Finaliste du prix RTL-Lire en 2015, Évariste est le deuxième ouvrage mais le premier roman de François-Henri Désérable. L’auteur y redonne vie au « Rimbaud des mathématiques », Évariste Galois.
Par : Caroline Vialle
Dès les premières pages on retrouve l’enthousiasme. Le travail de recherche. La curiosité. L’humour. Le talent narratif. Dès les premières pages on retrouve tout ce qui fait la qualité des livres de FHD.
Et si Évariste est son premier roman, paru après le recueil de nouvelles « Tu montreras ma tête au peuple » quelques années plus tôt, pour avoir lu ses articles, écouté ses podcasts, lu ses romans suivants, je m’aperçois que FHD est un écrivain fidèle à lui-même, ne cédant pas au succès, mais au contraire avide et soucieux de toujours faire aussi bien que précédemment, et même mieux si cela est possible. Sans sacrifier à son style. Cette touche un peu décalée par rapport à l’histoire, parce qu’il aime l’Histoire, et dans l’Histoire et ses histoires, il aime surtout les personnages. Certains le touchent plus que d’autres, on ne sait pourquoi. Il a envie de les fouiller, les comprendre de l’intérieur, les mettre à nu, les disséquer. Dans Évariste, FHD aime l’histoire des mathématiques. Et le personnage de cette histoire sera E. Galois.
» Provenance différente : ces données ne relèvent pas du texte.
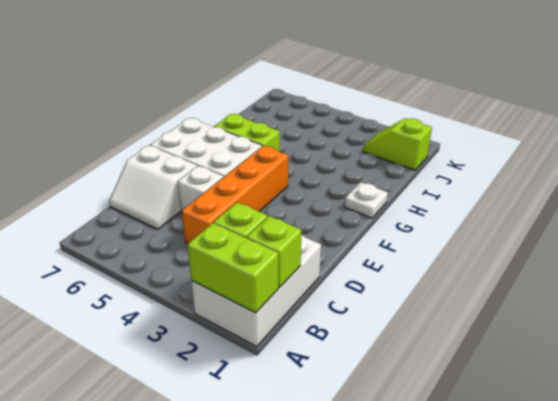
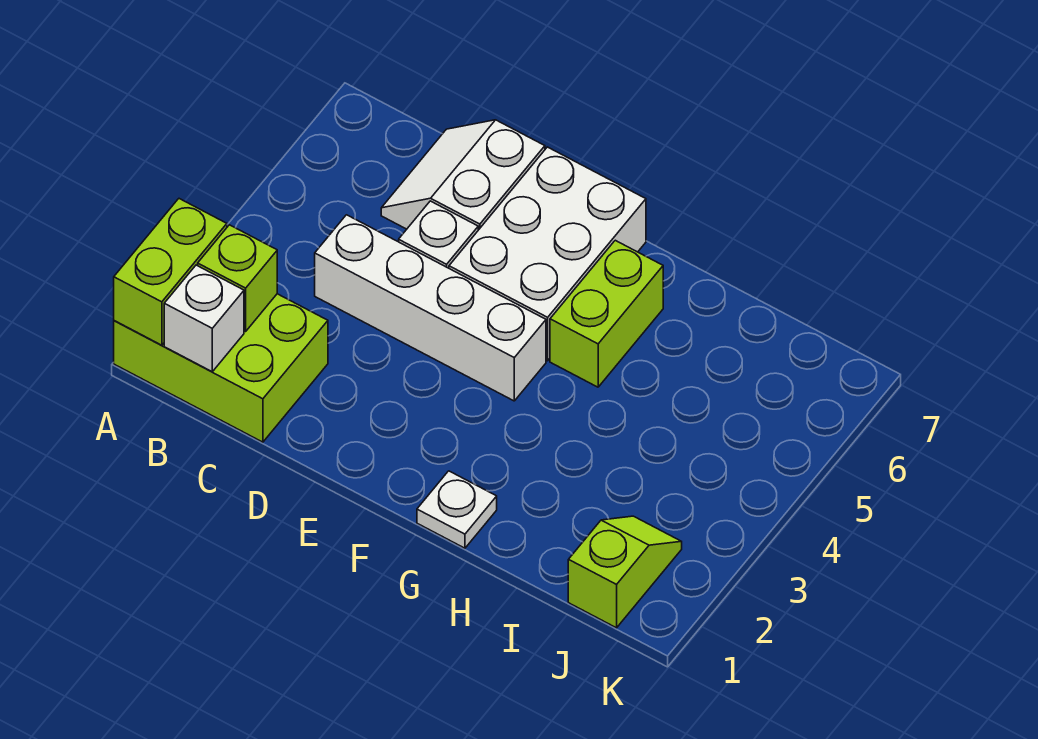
white 2x3 brick [191,235,321,347] -> lime 2x3 brick [114,294,328,442]
lime 1x1 brick [247,216,301,288] -> white 1x1 brick [164,265,244,372]
orange 1x4 brick [182,146,288,244] -> white 1x4 brick [315,215,546,401]

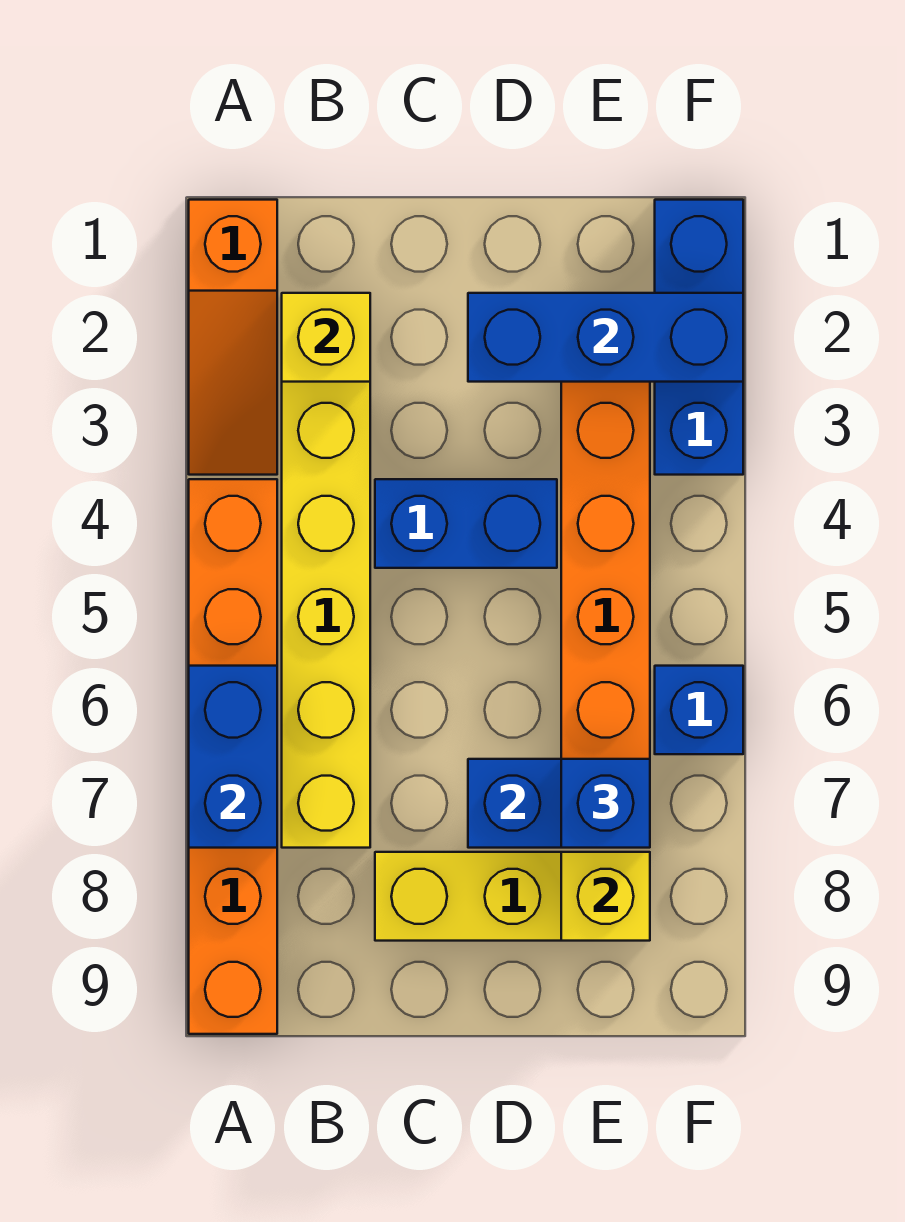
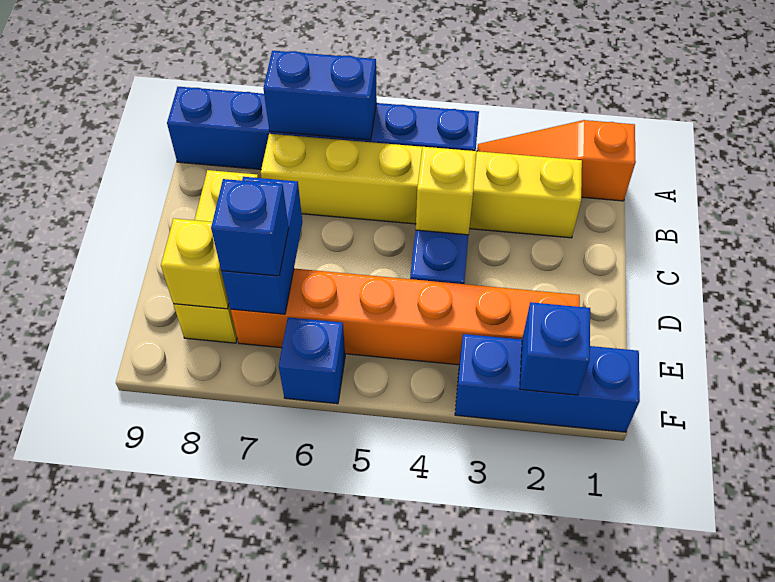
orange 1x6 brick [189,479,277,1034] -> blue 1x6 brick [167,87,479,169]
yellow 1x1 brick [282,293,370,382] -> yellow 1x1 brick moved to [416,147,477,235]
blue 1x3 brick [468,293,743,382] -> blue 1x1 brick [520,302,590,395]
Quoique FHD nous raconte, cela frémit au plus près de l’homme, nul n’est assez élevé pour qu’il n’arrive pas tout de même à le raconter dans sa chair, dans ses soubresauts d’être humain que nous avons tous, même les plus glorieux d’entre nous. Il les perce à jour, se délecte de leurs qualités autant que de leurs défauts.
"Polytechnique 1828-1829 l’année se joua sans lui. En conçut il de l’amertume ? Sans doute. Rumina t’il cet échec ? Très certainement. On présume qu’il avait de l’orgueil et que cet orgueil en souffrit. "
Un peu plus loin…
"...chemises blanches sous quoi le poil frémit, pour l’un de fierté et pour l’autre d’ambitions démesurées...".
Le vrai et le supputé
Lire FHD c’est toujours lire un pan d’Histoire revu à travers ses recherches mais aussi ses hypothèses qu’il partage avec nous. Entre le lecteur et l’histoire il y a l’auteur. Il ne se fait pas oublier, il est là, il nous parle, lui qui ne peut plus parler à ses personnages historiques. Ce qu’il sait être vrai il l’écrit, ce qu’il suppute, il l’écrit aussi. Parfois même propose plusieurs écritures aux blancs qui s’intercalent entre les pans d’Histoire, et qu’il faut bien remplir, puisque une fois commencée l’histoire, il faut la finir. Tout est clair, tout est dit, le vrai et le supputé. Les mots frappent pour obtenir des tableaux de scène de vie d’une intensité mordante :
"Peut-être qu'il le vit le cortège d'ombre et d'infamie s'agiter dans Paris qui s'éveille, sous un porche une vieille putain vérolée, du foutre séché sur les lèvres, compte les pièces de ses passes, un salaire de misère pour une vie de misère, au coin d'une rue un mendiant accroupi sur ses jambes décharnées, deux bâtons couverts de guenilles.... adossée contre un mur une fille encore jeune le sein racorni allaiter un nouveau-né bientôt mort, silencieux comme la mort et annonciatrice de la mort la peau du visage qui déjà vire au bleu..."
Pour dire la vie, ou la mort, qui est encore la vie, FHD n’a peur de rien et vous décrit ce qu’il voit et ce qu’il pense comme si vous preniez tous les deux votre café matinal au bar du quartier, engloutissant le premier croissant et vous racontant les dernières nouvelles.
À lire aussi : Tu montreras ma tête au peuple de F.-H. Désérable
Leur rendre ce qui est leur dû
Un style bien à lui, qui s’affirme et s’affine, et qui enrichit tout autant le lecteur que son statut d’auteur. Mais peut-être bien que l’enrichissement va aussi et avant tout à ses personnages choisis avec passion, peu connus du grand public et qui bénéficient de la curiosité de FHD, et dès lors de ses mots, de son travail de recherches et de cette volonté farouche de leur rendre ce qui leur est dû. Et cette fois-ci, c’est bien le génie mathématique du jeune E. Galois qui en profite et par là même récupère une notoriété écorchée par une mort prématurée.